Konsep serupa telah diterapkan oleh otoritas pajak Inggris (Her Majesty's Revenue and Customs) yang memiliki diskresi untukmenunda pembayaran atas penagihan pajak kepada wajib pajak dalam hal terjadi bencana alam atau keadaan kahar (force majeure) lain yang diatur di dalam Finance Act 2008 (Maas, 2017).

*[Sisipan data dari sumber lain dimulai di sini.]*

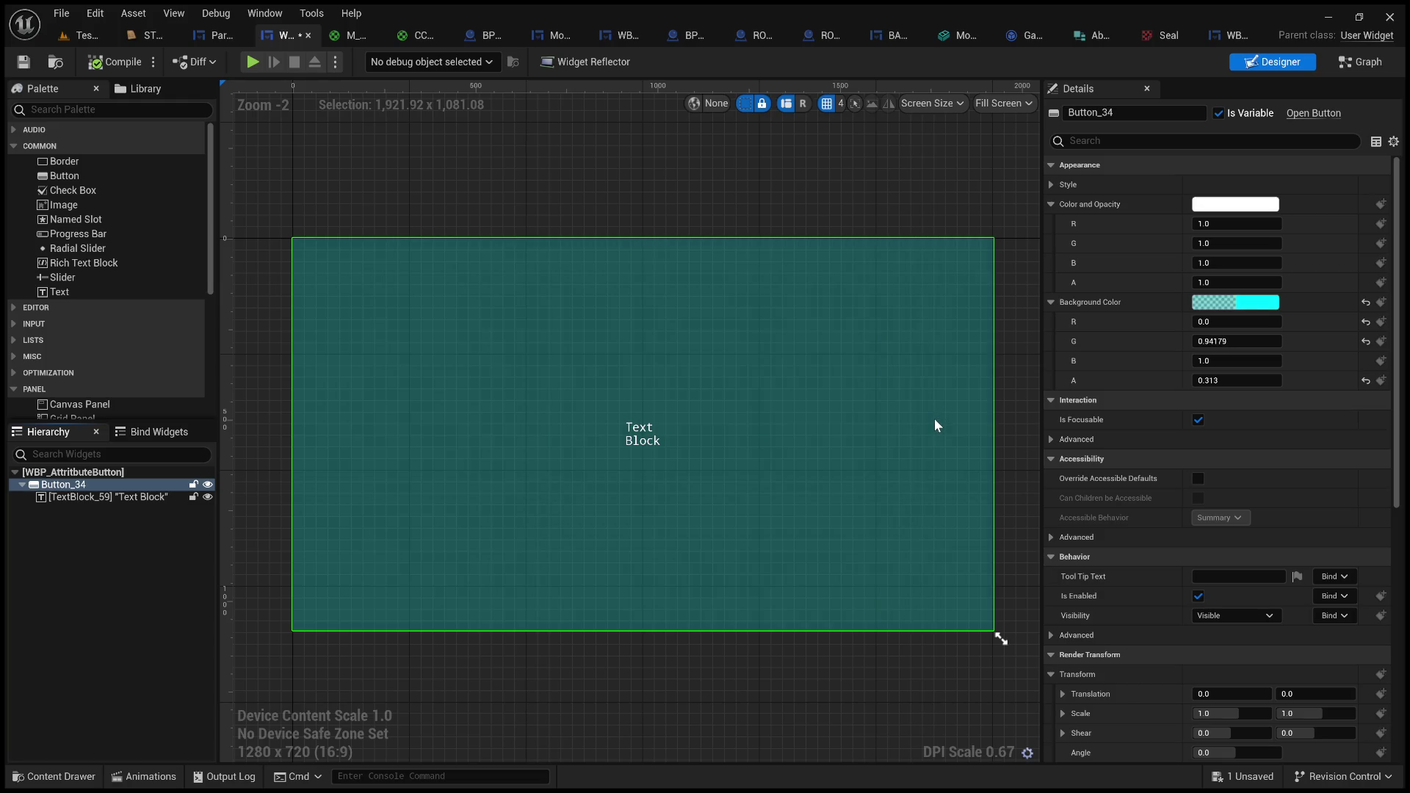
{"action": "key", "text": "ctrl+z"}
{"action": "key", "text": "ctrl+z"}
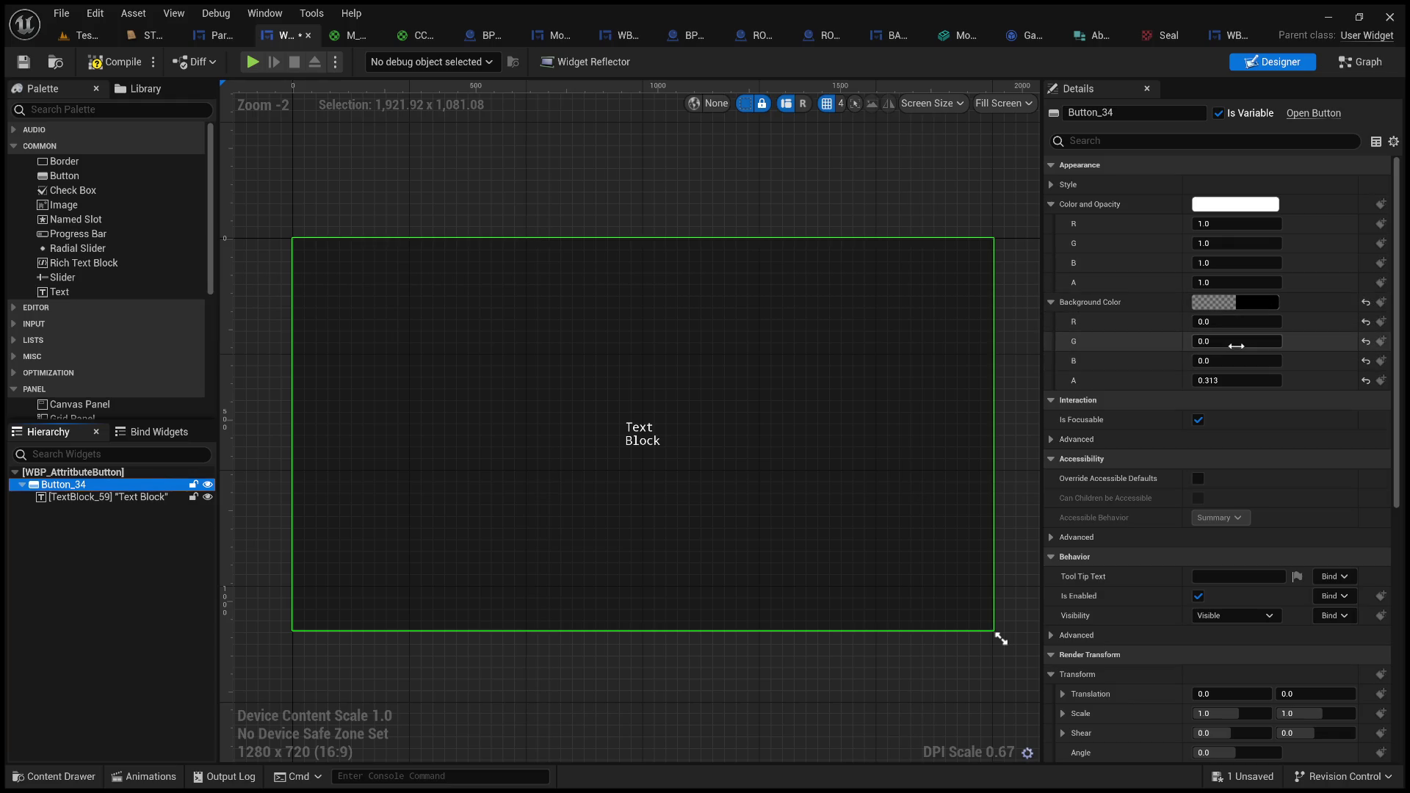
{"action": "left_click", "coordinate": [1358, 68]}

Namun, adakah kemudahan pajak lain yang pemerintah berikan demi meringankan beban wajib pajak korban bencana alam, mengingat ada banyak aspek perpajakan yang terdampak atau terkait dengan kejadian bencana?

Pada dasarnya, terdapat peraturan keringanan lain sebagaimana diatur Pasal 6 ayat (1) huruf i UU Nomor 36 Tahun 2008 tentang Perubahan Keempat atas UU Nomor 7 Tahun 1983 tentang Pajak Penghasilan yang memberikan fasilitas pengurang penghasilan bruto bagi wajib pajak yang mengeluarkan biaya sumbangan dalam rangka penanggulangan bencana nasional.

Selain itu, juga Pasal 4 ayat (1) PMK No. 82/PMK.03/2017 tentang Pemberian Pengurangan Pajak Bumi dan Bangunan (PBB) yang memberikan fasilitas keringanan pengurangan PBB paling tinggi 100% dari PBB yang terutang dalam hal objek pajak terkena dampak bencana alam.

Berdasarkan penjelasan di atas, dapat dikatakan pemerintah sudah memiliki upaya positif dengan memberikan simpati lebih berupa kemudahan kepada para wajib pajak korban bencana alam. Namun, faktanya masih terdapat aspek pajak yang belum diatur secaraterperinci.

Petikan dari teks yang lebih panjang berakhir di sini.